Esporte Clube Sírio, abbreviated as E.C. Sírio, is a Brazilian sports club based in São Paulo, Brazil. It is most known for its men's basketball team, which was a dominant force in Brazilian basketball in the 1960s, 1970s and 1980s. Sírio has won seven Brazilian Championships, and eight continental South American Championships (second most behind Franca).

==History==
The club was founded on 14 July 1917 by Syrian and Lebanese immigrants at the birthday party of Milhem Simão Racy.

Over the years, E.C. Sírio featured basketball players like: Amaury Pasos, Carlos "Mosquito" Domingos Massoni, Washington "Dodi" Joseph, Antônio Sucar, Bira Maciel, Marquinhos Leite, Julio Garavello, Marcel de Souza, Oscar Schmidt, Russo, and other talents. The club won the regional São Paulo State Championship seven times. They also won the Brazilian Championship national title seven times.

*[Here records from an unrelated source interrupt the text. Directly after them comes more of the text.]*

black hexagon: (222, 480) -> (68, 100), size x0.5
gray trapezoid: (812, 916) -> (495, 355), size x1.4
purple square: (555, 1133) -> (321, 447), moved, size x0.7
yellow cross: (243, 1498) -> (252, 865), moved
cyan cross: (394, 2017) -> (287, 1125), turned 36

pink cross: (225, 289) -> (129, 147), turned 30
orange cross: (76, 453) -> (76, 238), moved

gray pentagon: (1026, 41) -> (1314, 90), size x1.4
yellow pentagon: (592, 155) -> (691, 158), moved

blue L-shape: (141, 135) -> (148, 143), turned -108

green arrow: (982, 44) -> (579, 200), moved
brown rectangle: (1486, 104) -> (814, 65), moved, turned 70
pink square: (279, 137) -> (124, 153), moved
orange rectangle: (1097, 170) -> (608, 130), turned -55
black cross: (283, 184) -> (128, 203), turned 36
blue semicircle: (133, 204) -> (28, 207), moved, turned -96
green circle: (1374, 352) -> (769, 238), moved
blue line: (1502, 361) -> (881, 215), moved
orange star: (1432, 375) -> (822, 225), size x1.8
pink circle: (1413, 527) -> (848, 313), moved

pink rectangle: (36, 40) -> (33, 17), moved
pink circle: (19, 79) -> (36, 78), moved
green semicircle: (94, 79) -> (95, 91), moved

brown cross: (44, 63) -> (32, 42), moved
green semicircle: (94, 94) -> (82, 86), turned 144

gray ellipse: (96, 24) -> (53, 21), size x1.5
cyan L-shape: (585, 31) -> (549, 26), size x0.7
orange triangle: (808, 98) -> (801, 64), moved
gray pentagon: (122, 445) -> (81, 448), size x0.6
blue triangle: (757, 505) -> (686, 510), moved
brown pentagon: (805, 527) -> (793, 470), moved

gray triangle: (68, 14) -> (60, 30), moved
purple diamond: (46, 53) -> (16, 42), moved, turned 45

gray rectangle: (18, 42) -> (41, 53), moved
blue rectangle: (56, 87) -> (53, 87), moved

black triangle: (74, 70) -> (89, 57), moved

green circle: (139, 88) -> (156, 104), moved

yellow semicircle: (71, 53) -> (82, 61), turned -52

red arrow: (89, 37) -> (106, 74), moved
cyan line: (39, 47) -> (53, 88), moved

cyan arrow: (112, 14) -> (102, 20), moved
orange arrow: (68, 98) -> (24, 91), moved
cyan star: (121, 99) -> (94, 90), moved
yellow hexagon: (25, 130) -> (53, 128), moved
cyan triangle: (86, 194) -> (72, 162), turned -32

E.C. Sírio also won the continental South American Club Championship eight times. In addition to that, the club also won the title of the 1979 edition of the FIBA Intercontinental Cup.

==Honors and titles==
===Worldwide===
- FIBA Intercontinental Cup
  - Champions (1): 1979
  - Runners-up (2): 1973, 1981

===Continental===
- South American Club Championship
  - Champions (8 - record): 1961, 1968, 1970, 1971, 1972, 1978, 1979, 1984
  - Runners-up (1): 1980

===National===
- Brazilian Championship
  - Champions (7): 1968, 1970, 1972, 1978, 1979, 1983, 1989
  - Runners-up (4): 1969, 1971, 1981 (II), 1987

===Regional===
- São Paulo State Championship
  - Champions (7): 1959, 1962, 1967, 1970, 1971, 1978, 1979
  - Runners-up (8): 1961, 1963, 1968, 1969, 1977, 1983, 1986, 1988

==Notable players==

- Eduardo Agra
- Friedrich Wilhelm Braun
- Wagner da Silva
- Marcel de Souza
- Maury de Souza
- Carlos Domingos Massoni
- Rolando Ferreira
- Julio Garavello
- Zé Geraldo
- Jorge Guerra
- Nilo Guimarães
- Ricardo Guimarães
- Washington Joseph
- Marquinhos Leite
- Bira Maciel
- Sílvio Malvezi
- Luiz Cláudio Menon
- Amaury Pasos
- Hélio Rubens
- José Carlos Saiani
- Oscar Schmidt
- Milton Setrini
- Antônio Salvador Sucar
- Gerson Victalino
- Marcelo Vido
- Paulinho Villas Boas
- Tito Horford
- Arturo Guerrero
- USA Winford Boynes
- USA Ray Townsend

| Criteria |
|---|
| To appear in this section a player must have either: Set a club record or won an individual award while at the club; Played at least one official international match for their national team at any time; Played at least one official NBA match at any time.; |

==Head coaches==
- Cláudio Mortari

==Other sports==
Esporte Clube Sírio's football department was disbanded in 1935.